I couldn't help it. I just started giggling. When a stock girl wandered over to see what I was laughing about, I just pointed to the price tag. She started laughing too, and took the bag to the service desk to show a friend of hers while I decided I'd stayed long enough and headed for the checkout line, laughing all the way through and all the way home after that.

But...really, if that helped get people to buy it, wow. I'd better take a closer look at the price tags next time.

In The Details

I'm not the most observant person in the world. Actually, I'm pretty sure I'm less observant than your average half brick. But even I can't miss some things, even if it takes me a while to put together the picture they form.

For one, I've seen the price of the cheapest staples you can buy without eating cardboard - beans, rice, bread, flour, and the like - jump incredibly, such as brown rice going from somewhere around ninety-nine cents a pound to $2 a pound. Adding to this is the fact that, in my home town at least, the demand for unemployment/assistance programs and food banks has risen, and the main local employers are cutting jobs.

I've never seen a "Manager's Special" table before - I told you before, I'm about as observant as a half brick, and did most of my chronological growing up in years of plenty. But now there are carts and tables of specially marked goods scattered through the stores where I shop. Sometimes it's worth the trouble to fish something out (like a pound of dry pasta for fifty cents), sometimes not, but I always look to make sure. It's worth a laugh on occasion, anyway. (More about that later.)
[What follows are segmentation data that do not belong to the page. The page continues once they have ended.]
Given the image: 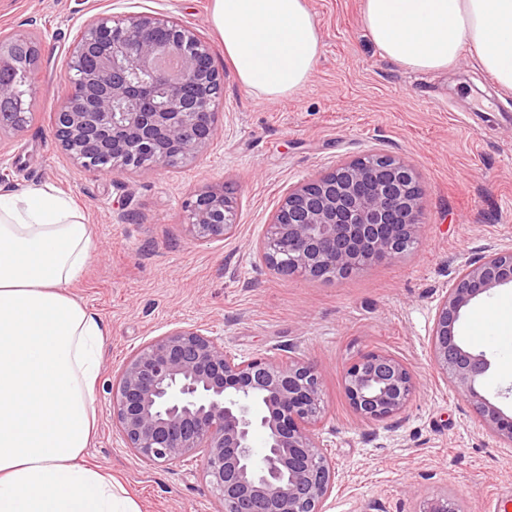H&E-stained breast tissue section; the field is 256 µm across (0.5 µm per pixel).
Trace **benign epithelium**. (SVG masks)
Returning <instances> with one entry per match:
<instances>
[{
    "label": "benign epithelium",
    "mask_w": 512,
    "mask_h": 512,
    "mask_svg": "<svg viewBox=\"0 0 512 512\" xmlns=\"http://www.w3.org/2000/svg\"><path fill=\"white\" fill-rule=\"evenodd\" d=\"M108 25L117 40L102 45L96 30ZM159 26L174 30L164 47L150 40ZM212 56L209 42L187 25L140 14L97 16L75 39L70 61L93 65L70 78L56 112L55 135L85 169L97 173L154 170L171 153L197 158L218 132L217 70L198 69ZM15 41L0 40V71L17 66ZM164 83L168 103L156 106L150 81ZM117 100L135 108L112 112ZM30 110L36 90L12 96L0 83V102ZM149 156L145 165L141 158ZM423 186L404 160L368 154L344 161L285 191L258 250L269 266L288 259V273L311 278L353 274L399 257L418 238ZM190 235L201 241L232 233L234 204L222 188H206L185 203ZM512 284V250L468 262L441 297L431 331L435 368L461 393L498 439L512 444V411L481 390L491 369L483 352L468 348L457 326L463 311L484 293ZM349 404L369 424L400 415L417 385L400 359L368 351L343 368ZM112 424L125 447L149 466H167L191 455L219 512H322L336 469L322 452L316 430L325 414L322 372L294 356L257 355L239 360L198 328H176L151 339L118 369L111 385ZM264 431L260 454L252 445ZM423 512H464L445 494Z\"/></svg>",
    "instance_id": "obj_1"
}]
</instances>
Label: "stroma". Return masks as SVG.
<instances>
[{"label": "stroma", "instance_id": "stroma-1", "mask_svg": "<svg viewBox=\"0 0 512 512\" xmlns=\"http://www.w3.org/2000/svg\"><path fill=\"white\" fill-rule=\"evenodd\" d=\"M213 0H0V34L37 38V102L19 132L0 133V192L49 185L93 224L98 249L71 291L107 325L95 389L90 462L112 472L141 512H217L197 458L149 466L112 424L106 385L134 351L169 330L196 327L239 358L296 355L323 369L326 423L319 441L336 464L325 512H423L454 495L488 512L512 493V445L482 425L437 373L430 334L436 306L462 266L512 248V92L470 52L444 73H413L382 57L362 0H308L322 54L297 94L268 100L239 82L211 24ZM149 13L195 28L224 78L219 133L196 161L117 175L74 163L55 138L73 41L96 15ZM368 153L404 159L420 174V237L402 257L345 279L284 276L256 246L284 191ZM211 185L236 204V227L201 242L186 230L184 200ZM512 301V285L474 300L459 323L467 346L492 362L483 391L512 387V327L473 338L476 310ZM379 350L402 360L416 393L396 418L362 422L343 367Z\"/></svg>", "mask_w": 512, "mask_h": 512}]
</instances>
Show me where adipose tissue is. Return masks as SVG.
I'll return each instance as SVG.
<instances>
[{
    "mask_svg": "<svg viewBox=\"0 0 512 512\" xmlns=\"http://www.w3.org/2000/svg\"><path fill=\"white\" fill-rule=\"evenodd\" d=\"M211 22L242 86L296 94L322 53L308 0H213ZM382 55L419 73L470 49L512 90V0H363ZM96 249L72 198L50 186L0 193V512H140L88 464L107 334L70 292Z\"/></svg>",
    "mask_w": 512,
    "mask_h": 512,
    "instance_id": "obj_1",
    "label": "adipose tissue"
}]
</instances>
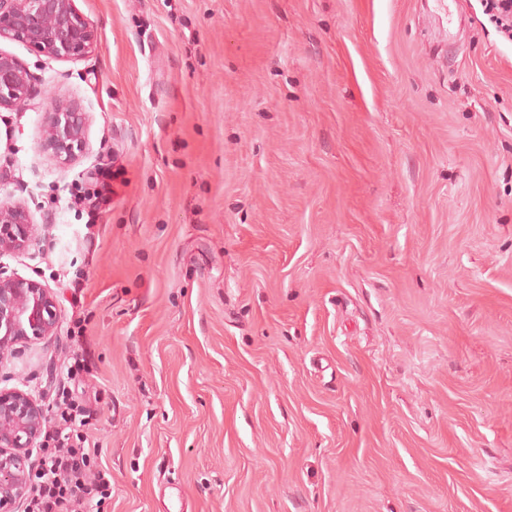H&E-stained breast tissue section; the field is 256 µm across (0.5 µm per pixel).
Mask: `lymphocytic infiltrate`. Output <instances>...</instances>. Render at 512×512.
I'll list each match as a JSON object with an SVG mask.
<instances>
[{"mask_svg": "<svg viewBox=\"0 0 512 512\" xmlns=\"http://www.w3.org/2000/svg\"><path fill=\"white\" fill-rule=\"evenodd\" d=\"M54 417L52 430L41 442L27 512H93L110 498L112 475L99 462V446L83 431L86 409L62 387Z\"/></svg>", "mask_w": 512, "mask_h": 512, "instance_id": "lymphocytic-infiltrate-1", "label": "lymphocytic infiltrate"}]
</instances>
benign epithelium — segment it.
<instances>
[{
  "label": "benign epithelium",
  "instance_id": "7a95c632",
  "mask_svg": "<svg viewBox=\"0 0 512 512\" xmlns=\"http://www.w3.org/2000/svg\"><path fill=\"white\" fill-rule=\"evenodd\" d=\"M16 41L38 56L80 60L97 43V26L74 0H0V40ZM35 78L17 57L0 52V110L19 111L32 99ZM88 115L74 100L51 103L43 148L62 163L86 149ZM35 228L20 204H0V254L29 247ZM59 323L48 289L20 276L0 275V358L15 344L54 335ZM38 399L0 389V512H14L30 481L27 456L46 427Z\"/></svg>",
  "mask_w": 512,
  "mask_h": 512
}]
</instances>
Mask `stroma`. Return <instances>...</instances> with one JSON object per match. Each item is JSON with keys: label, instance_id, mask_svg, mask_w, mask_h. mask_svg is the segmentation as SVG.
<instances>
[{"label": "stroma", "instance_id": "obj_1", "mask_svg": "<svg viewBox=\"0 0 512 512\" xmlns=\"http://www.w3.org/2000/svg\"><path fill=\"white\" fill-rule=\"evenodd\" d=\"M1 40L0 270L56 298L0 388L71 382L105 512H512V43L479 0H75ZM87 148L42 147L53 98ZM111 201L80 204L98 164ZM24 44L38 56L80 60L97 43V26L74 0H0V41ZM35 78L17 57L0 52V111H19L32 99ZM35 240L29 213L20 204H0V254L28 248Z\"/></svg>", "mask_w": 512, "mask_h": 512}]
</instances>
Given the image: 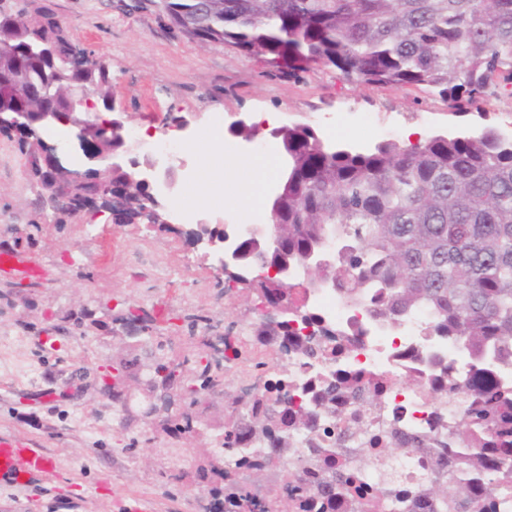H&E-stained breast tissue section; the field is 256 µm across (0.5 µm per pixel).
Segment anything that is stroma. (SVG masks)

In both of my cities - the one I call my permanent home, and the one I attend school in - the major employers include at least one university and one community college. They're still hiring, as far as I can tell, but a lot of students aren't going to make it here in the first place without financial aid. I really don't want to know what it looks like at the graduate school level, or what the profs I work around are saying when I'm not close enough to eavesdrop.

My other part-time job is working as a trash and recycling hauler (you'd laugh your ass off if I told you the actual job title), which means that every morning I get more of an eyeful of someone's life and culture than I'm comfortable with, even as an anthropologist. Most of the time in archaeology you end up digging in someone's trash anyway. It's always the insignificant stuff that tells you the most about Joe Average's life. I wonder what my profs would make of the fact that I'm not finding as much brand-name food packages any more, or food in general unless it's growing lifeforms on the verge of sentience.
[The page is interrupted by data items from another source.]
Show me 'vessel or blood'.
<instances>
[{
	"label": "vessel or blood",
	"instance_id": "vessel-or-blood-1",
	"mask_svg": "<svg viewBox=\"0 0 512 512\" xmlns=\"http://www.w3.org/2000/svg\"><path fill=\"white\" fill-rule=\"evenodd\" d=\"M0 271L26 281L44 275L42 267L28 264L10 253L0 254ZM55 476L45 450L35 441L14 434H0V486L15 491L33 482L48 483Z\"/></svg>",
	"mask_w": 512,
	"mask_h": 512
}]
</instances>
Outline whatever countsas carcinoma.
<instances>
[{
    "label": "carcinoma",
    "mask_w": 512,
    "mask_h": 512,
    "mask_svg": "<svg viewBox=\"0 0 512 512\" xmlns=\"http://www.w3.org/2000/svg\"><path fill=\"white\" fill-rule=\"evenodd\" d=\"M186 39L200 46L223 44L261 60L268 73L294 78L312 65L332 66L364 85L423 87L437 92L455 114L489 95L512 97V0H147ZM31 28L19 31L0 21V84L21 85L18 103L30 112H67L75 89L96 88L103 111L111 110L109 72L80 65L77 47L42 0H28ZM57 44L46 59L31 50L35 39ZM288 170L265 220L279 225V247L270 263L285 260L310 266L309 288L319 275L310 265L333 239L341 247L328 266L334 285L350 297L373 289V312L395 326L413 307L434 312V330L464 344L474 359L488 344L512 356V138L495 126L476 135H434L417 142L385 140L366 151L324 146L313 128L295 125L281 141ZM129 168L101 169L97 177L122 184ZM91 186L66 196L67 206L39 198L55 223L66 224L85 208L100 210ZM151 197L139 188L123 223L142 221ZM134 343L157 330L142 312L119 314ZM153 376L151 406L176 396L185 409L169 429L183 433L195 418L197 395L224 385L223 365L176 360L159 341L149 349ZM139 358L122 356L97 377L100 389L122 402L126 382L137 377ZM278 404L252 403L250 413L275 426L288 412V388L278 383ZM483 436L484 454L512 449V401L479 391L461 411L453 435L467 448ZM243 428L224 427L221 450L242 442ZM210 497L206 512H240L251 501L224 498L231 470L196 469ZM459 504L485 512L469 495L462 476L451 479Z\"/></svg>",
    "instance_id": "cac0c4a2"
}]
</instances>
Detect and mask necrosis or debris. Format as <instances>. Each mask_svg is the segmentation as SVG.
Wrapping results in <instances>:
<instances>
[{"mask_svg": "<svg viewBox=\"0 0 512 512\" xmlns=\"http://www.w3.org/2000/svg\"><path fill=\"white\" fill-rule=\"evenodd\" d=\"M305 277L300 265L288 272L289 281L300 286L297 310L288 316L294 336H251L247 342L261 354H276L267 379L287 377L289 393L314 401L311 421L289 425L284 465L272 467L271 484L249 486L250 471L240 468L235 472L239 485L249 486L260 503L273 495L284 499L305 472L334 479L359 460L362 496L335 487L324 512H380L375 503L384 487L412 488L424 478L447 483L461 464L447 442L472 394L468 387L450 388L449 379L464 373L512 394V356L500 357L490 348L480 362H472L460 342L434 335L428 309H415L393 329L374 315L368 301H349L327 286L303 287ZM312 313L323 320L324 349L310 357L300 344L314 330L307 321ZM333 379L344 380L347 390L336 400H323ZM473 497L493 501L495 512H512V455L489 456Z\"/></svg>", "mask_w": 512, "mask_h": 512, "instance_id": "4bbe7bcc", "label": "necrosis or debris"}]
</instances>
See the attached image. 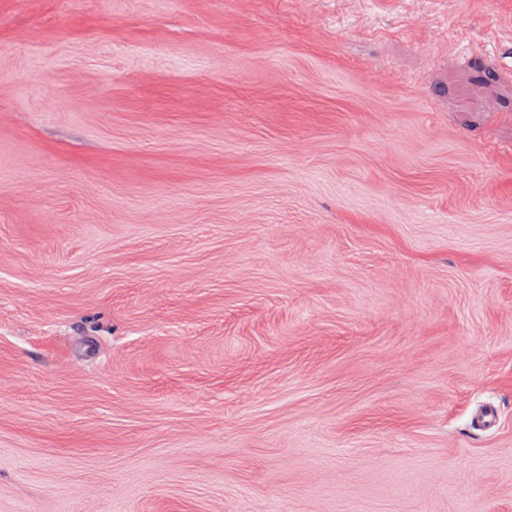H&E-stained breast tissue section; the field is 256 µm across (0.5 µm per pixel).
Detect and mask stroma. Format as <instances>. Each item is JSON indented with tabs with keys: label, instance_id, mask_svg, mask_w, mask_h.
<instances>
[{
	"label": "stroma",
	"instance_id": "obj_1",
	"mask_svg": "<svg viewBox=\"0 0 512 512\" xmlns=\"http://www.w3.org/2000/svg\"><path fill=\"white\" fill-rule=\"evenodd\" d=\"M0 512H512V0H0Z\"/></svg>",
	"mask_w": 512,
	"mask_h": 512
}]
</instances>
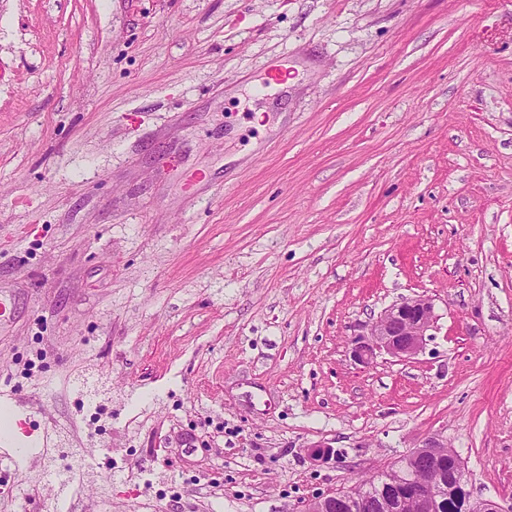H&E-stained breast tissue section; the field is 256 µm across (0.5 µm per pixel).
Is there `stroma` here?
Here are the masks:
<instances>
[{
    "instance_id": "1",
    "label": "stroma",
    "mask_w": 512,
    "mask_h": 512,
    "mask_svg": "<svg viewBox=\"0 0 512 512\" xmlns=\"http://www.w3.org/2000/svg\"><path fill=\"white\" fill-rule=\"evenodd\" d=\"M0 298V512H301L432 436L512 504V0H0ZM432 321L433 305L429 298H404L384 309L368 325L364 339L354 347V358L363 364H372L382 354L409 359L423 347Z\"/></svg>"
}]
</instances>
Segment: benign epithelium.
<instances>
[{
  "mask_svg": "<svg viewBox=\"0 0 512 512\" xmlns=\"http://www.w3.org/2000/svg\"><path fill=\"white\" fill-rule=\"evenodd\" d=\"M432 321L433 305L429 298H404L384 309L368 325L364 339L354 347V358L363 364L373 363L382 354L409 359L423 347ZM308 457L314 463H329L336 459V450L315 445L308 449ZM420 460L424 469L413 468L402 491V502L412 505L414 512H440L445 501L448 512H512L496 501L473 497L466 467L460 456L448 448V442L430 437L407 454L402 464ZM338 503L344 512H387L394 507L387 497L370 500L354 488L316 496L304 505L303 512H336Z\"/></svg>",
  "mask_w": 512,
  "mask_h": 512,
  "instance_id": "1",
  "label": "benign epithelium"
}]
</instances>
You always find stuff that buries the needle on your Weird-Shit-O-Meter when you work with trash, but sometimes it's the absence of something that buries the needle. I used to find mostly unused notebooks as a matter of course, but lately the only pages I find are covered in notes, and the notebooks themselves are nowhere in evidence. Or the "throwaway" books, the type that are only good for one class for one semester, are so covered in notes that my hands get smeared with graphite when I pick them up, and there's little to no notebook paper at all. The bundles of coupons everyone gets with their books are also suddenly nowhere to be found.
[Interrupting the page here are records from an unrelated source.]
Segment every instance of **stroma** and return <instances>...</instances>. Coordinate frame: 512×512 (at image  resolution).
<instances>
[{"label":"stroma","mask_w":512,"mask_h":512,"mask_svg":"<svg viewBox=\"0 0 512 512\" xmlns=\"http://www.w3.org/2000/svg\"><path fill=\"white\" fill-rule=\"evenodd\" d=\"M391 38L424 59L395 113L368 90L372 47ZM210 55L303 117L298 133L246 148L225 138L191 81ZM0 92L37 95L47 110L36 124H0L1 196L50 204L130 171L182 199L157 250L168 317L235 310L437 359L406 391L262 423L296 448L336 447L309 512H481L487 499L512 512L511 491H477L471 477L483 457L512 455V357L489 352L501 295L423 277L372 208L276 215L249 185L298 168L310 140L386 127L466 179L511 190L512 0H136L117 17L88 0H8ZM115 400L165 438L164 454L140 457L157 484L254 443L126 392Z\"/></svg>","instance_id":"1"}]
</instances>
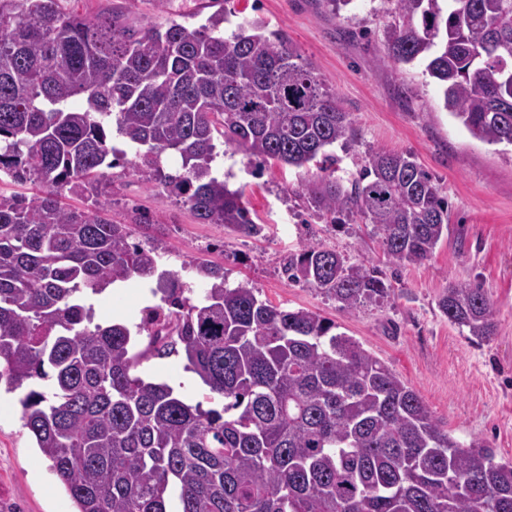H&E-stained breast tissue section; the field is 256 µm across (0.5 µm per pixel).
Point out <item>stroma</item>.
<instances>
[{
    "label": "stroma",
    "instance_id": "stroma-1",
    "mask_svg": "<svg viewBox=\"0 0 512 512\" xmlns=\"http://www.w3.org/2000/svg\"><path fill=\"white\" fill-rule=\"evenodd\" d=\"M237 18L263 19L281 31L336 93L349 112L356 143L339 151V173L352 178L369 150L411 153L434 175L448 199L449 230L422 264L397 265L384 256L371 227L334 224L309 208L307 175L271 162L256 168L227 150L220 171L263 230L245 236L221 224H203L179 199L146 183L132 163L105 170L101 180L114 223L129 224L133 240L159 239L162 269L178 273L201 295L204 283L187 269L203 260L224 268L232 282L246 281L274 305L305 308L334 321L385 362L423 400L432 417L459 440L481 438L502 462L512 461V156L474 139L443 106L439 85L421 62L379 63L384 31L397 22L391 0H354L333 13L320 0H230ZM63 11L94 18L128 13L136 25L174 20L199 27L218 10L217 0H60ZM156 221L151 230L130 224L132 211ZM313 241L351 265L383 270L392 288L378 305L341 309L319 290L288 281L289 256ZM454 283L481 285L493 304L495 333L480 342L449 323L438 301ZM160 299L142 280L105 293L96 303L99 322L137 328L145 308ZM143 378L173 383L189 404L206 402L209 390L189 374L184 356L142 361ZM22 391H0V512H74L75 506L23 425Z\"/></svg>",
    "mask_w": 512,
    "mask_h": 512
}]
</instances>
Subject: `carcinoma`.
<instances>
[{"label": "carcinoma", "instance_id": "carcinoma-1", "mask_svg": "<svg viewBox=\"0 0 512 512\" xmlns=\"http://www.w3.org/2000/svg\"><path fill=\"white\" fill-rule=\"evenodd\" d=\"M378 62L426 60L445 109L468 133L512 146V0H391ZM222 8L190 29L134 28L123 16L66 13L58 0H0V173L41 196L0 194V380L75 512H512V462L480 438L442 429L419 395L333 321L260 300L247 282L200 262V300L159 270L157 240L130 241L100 200L102 168L136 147L140 175L181 198L202 224L258 235L213 163L218 146L258 162L313 165L309 207L331 223L359 216L388 259L420 264L448 231V199L407 152L372 150L358 176L329 149L355 134L336 95L261 19L224 34ZM83 107H71L72 99ZM173 157L182 173L164 172ZM86 194V210L61 205ZM288 280L344 310L379 304L391 284L308 243ZM156 277L164 306L145 310L132 350L122 323H93L89 295ZM448 321L488 340L493 309L477 285H451ZM183 354L223 401L189 405L135 374ZM51 385L44 388L42 382Z\"/></svg>", "mask_w": 512, "mask_h": 512}]
</instances>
I shop at thrift stores when I need clothes, but I'm never used to them being so crowded.

My boss for the trash and recycling gig just told me that his customers - the people who process the recycling - are screaming for purer and purer stuff, because they're cutting back on the hours and tech needed to sort and wash the "dirtied" paper and other stuff. And he's asked us to cut back on the amount of hours we work per week. I know a pay cut when I see one, but I'm not too worried. On the other hand, if I depended on this for my tuition and rent, I'd be sweating and thinking about taking on a third job. I wonder how my coworkers are doing.

So, tell me: how many devils do you see?